Approach:
• Download the dataset
• Use a tokenizer to convert the input sequence of words into integers.
• Create a model that embeds the semantic meaning of each individual word into a vector.
• Give the vectors positional embedding so that the semantic meaning of their positions are not lost.
• Using a simple pytorch nn.TransformerEncoderLayer and nn.TransformerEncoder get the contextual meaning of the input sequence.
• Using the contextual meaning of the previous sequence predict the next token in the sequence using a fully connected layer.
• Compare the predicted token to the target token and use CrossEntropyLoss for backpropagation.
Details:_
• For the tokenizer used hugging face's tokenizer library, and made a custom tokenizer for the dataset used here, because its not a general purpose tokenizer, the speed of encoding is much faster. The tokenizer the resulted for the dataset was a subword tokenizer, which leads to much greater inference.

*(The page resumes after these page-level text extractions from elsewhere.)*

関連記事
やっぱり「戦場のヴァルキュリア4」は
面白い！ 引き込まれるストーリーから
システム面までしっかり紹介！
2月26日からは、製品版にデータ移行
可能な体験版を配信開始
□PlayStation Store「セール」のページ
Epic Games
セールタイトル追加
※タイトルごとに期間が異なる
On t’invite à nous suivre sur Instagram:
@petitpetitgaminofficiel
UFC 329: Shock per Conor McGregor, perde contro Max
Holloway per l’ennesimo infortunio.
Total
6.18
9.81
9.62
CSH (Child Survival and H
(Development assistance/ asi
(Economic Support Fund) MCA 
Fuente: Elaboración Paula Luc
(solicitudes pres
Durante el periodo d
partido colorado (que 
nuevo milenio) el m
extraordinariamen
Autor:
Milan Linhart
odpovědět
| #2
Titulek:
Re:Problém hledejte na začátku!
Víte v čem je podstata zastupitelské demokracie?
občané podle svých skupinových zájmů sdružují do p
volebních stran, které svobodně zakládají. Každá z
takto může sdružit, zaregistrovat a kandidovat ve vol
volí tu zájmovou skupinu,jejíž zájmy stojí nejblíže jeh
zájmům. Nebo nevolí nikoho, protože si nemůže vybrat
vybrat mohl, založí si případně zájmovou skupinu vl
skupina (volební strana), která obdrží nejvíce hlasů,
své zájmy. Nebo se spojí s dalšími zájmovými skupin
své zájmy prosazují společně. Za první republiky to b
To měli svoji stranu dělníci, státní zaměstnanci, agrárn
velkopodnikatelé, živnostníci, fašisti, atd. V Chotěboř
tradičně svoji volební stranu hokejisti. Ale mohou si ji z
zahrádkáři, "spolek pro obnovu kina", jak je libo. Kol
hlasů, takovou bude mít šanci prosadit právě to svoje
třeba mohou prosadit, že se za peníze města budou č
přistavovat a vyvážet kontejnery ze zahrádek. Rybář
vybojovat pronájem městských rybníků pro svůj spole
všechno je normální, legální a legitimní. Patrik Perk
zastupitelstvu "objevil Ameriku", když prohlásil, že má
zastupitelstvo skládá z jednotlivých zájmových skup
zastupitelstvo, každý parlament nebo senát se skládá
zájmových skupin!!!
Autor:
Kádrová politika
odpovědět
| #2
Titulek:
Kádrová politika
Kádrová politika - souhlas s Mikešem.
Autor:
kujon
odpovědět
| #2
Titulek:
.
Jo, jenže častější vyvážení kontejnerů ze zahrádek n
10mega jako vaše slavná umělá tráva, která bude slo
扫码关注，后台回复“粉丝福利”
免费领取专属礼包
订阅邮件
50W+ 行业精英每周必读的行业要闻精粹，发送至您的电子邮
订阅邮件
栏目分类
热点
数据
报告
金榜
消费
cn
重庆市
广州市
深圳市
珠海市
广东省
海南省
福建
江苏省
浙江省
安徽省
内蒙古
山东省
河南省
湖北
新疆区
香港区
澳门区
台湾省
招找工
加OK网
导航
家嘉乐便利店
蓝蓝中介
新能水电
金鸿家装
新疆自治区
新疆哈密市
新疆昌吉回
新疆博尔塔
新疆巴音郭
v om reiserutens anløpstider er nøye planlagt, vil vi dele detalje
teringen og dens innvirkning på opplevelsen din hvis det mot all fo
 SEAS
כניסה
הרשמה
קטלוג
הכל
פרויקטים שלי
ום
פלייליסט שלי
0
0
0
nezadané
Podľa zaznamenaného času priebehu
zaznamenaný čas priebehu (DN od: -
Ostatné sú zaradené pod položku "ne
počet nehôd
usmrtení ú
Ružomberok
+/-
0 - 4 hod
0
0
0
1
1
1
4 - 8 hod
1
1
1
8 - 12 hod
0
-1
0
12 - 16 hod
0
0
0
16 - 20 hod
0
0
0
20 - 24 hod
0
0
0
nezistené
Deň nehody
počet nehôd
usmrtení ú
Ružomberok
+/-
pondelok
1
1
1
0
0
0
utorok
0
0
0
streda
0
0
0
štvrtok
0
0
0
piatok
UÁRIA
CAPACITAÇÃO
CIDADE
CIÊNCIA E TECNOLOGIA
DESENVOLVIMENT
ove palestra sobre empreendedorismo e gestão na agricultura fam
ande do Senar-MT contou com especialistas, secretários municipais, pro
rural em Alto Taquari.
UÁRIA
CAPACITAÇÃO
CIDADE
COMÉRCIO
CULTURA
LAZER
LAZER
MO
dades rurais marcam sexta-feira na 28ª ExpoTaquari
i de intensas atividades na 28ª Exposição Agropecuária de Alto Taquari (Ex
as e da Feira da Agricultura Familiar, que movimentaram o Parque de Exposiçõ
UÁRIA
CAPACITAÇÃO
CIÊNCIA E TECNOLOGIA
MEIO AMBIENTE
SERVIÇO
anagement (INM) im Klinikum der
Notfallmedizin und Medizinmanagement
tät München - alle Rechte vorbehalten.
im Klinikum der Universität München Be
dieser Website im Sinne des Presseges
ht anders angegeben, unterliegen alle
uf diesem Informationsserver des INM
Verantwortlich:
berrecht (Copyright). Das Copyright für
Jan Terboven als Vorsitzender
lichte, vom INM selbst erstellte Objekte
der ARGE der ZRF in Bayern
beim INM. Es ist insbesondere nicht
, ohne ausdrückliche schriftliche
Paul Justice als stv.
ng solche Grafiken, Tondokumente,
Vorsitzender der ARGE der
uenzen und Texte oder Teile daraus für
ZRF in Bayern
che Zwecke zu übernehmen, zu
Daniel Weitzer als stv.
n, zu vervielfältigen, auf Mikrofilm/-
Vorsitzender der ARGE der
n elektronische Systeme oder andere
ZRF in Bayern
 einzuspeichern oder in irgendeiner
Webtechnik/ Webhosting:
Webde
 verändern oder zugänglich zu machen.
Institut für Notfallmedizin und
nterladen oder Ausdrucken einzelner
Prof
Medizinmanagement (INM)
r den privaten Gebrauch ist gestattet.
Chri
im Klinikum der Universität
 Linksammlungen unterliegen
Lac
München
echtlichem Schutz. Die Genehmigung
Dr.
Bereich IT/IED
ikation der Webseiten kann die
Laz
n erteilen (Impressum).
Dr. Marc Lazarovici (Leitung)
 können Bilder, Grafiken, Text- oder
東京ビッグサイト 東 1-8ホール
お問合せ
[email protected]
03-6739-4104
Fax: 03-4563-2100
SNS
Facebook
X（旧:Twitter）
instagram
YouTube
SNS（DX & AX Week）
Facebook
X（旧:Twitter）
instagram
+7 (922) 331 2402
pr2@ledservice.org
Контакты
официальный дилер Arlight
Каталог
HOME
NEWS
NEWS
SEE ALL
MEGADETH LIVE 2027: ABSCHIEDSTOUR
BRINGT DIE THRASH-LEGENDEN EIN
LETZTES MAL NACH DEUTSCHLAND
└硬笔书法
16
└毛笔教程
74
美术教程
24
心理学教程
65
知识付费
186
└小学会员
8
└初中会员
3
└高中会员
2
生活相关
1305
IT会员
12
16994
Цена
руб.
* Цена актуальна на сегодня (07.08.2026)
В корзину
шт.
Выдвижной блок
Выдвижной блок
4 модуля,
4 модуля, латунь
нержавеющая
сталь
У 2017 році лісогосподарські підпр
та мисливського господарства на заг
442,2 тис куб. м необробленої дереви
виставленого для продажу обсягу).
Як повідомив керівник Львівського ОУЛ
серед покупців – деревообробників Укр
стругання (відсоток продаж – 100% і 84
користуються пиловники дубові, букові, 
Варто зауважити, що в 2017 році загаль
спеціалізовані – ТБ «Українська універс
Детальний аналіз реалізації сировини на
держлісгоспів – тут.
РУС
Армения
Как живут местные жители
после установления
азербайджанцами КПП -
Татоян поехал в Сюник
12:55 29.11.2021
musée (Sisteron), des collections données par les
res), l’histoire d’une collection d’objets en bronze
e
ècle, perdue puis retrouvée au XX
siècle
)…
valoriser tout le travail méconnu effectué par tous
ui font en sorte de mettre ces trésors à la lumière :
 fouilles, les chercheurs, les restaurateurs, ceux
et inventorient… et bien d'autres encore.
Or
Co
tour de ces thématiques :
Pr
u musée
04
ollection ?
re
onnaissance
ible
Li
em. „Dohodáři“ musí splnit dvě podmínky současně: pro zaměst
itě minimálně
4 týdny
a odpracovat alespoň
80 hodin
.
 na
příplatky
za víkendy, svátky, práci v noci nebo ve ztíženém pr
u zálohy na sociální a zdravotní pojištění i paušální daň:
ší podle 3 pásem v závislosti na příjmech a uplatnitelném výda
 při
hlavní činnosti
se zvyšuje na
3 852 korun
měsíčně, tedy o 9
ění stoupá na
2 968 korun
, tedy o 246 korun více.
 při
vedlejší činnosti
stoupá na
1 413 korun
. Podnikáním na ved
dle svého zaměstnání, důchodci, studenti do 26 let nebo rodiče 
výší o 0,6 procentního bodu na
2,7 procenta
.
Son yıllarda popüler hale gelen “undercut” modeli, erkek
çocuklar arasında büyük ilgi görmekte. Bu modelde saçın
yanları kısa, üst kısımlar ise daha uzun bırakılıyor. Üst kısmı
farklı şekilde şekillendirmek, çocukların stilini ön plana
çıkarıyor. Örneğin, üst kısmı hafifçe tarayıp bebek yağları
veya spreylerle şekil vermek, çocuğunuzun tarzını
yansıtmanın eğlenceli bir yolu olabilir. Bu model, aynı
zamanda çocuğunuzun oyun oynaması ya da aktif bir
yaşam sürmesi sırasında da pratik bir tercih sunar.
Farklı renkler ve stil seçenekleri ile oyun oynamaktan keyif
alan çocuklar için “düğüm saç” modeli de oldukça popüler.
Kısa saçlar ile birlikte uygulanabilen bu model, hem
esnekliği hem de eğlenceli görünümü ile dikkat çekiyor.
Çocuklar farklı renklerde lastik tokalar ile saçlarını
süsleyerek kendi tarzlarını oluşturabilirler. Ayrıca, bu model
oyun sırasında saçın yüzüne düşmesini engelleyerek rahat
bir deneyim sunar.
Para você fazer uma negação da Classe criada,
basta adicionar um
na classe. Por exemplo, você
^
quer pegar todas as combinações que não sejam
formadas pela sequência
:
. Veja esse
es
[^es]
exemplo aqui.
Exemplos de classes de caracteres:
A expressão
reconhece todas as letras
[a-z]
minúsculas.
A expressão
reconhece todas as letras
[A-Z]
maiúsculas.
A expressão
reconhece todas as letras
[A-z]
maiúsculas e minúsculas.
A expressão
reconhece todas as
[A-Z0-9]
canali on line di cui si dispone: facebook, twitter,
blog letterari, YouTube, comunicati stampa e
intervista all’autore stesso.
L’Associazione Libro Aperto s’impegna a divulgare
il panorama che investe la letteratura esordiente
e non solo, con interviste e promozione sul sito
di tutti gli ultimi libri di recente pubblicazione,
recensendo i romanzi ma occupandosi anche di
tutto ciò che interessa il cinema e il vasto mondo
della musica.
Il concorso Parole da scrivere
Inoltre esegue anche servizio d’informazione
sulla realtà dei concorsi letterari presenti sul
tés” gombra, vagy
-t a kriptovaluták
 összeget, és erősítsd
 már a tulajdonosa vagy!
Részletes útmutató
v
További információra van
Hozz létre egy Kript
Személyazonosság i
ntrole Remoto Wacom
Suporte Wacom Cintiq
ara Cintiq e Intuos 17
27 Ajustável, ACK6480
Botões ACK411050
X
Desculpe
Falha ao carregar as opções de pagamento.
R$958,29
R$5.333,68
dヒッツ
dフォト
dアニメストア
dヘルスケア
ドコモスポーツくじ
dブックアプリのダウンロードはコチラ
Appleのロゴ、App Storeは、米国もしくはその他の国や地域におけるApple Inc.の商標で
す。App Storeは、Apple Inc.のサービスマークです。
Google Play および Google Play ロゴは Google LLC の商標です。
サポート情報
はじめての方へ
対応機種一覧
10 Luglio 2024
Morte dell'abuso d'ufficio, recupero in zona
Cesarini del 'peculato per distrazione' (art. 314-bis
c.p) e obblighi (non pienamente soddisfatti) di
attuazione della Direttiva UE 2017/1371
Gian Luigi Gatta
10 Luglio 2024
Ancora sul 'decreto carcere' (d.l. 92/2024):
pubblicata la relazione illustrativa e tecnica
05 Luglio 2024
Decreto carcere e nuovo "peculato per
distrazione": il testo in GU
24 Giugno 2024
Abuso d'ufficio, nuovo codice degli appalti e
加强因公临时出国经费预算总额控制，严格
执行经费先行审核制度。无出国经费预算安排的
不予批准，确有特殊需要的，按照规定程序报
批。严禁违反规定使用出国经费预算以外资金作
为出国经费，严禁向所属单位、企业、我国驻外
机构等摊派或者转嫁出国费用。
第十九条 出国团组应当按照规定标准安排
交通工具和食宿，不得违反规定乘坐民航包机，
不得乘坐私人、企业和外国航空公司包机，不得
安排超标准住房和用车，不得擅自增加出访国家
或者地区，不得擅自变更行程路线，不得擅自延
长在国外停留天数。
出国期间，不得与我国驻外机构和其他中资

• The dataset used is WikiText103, which is a dataset containing 103 million groups of sentences, each data point in the code is the single sentence in the dataset which is then padded to a specified length
• Because the dataset is too huge to load all at once, for the formation of proper embedding a small chunk of data is loaded and the model is trained on that. Once the training is done the next chunk of data is loaded, and so on.
• The model achieves english like sentences, however the complete coherence of sentences are still missing, perhaps more training is required or a bigger model is needed(unfortunately I do not have the resources to train a bigger model without spending hours).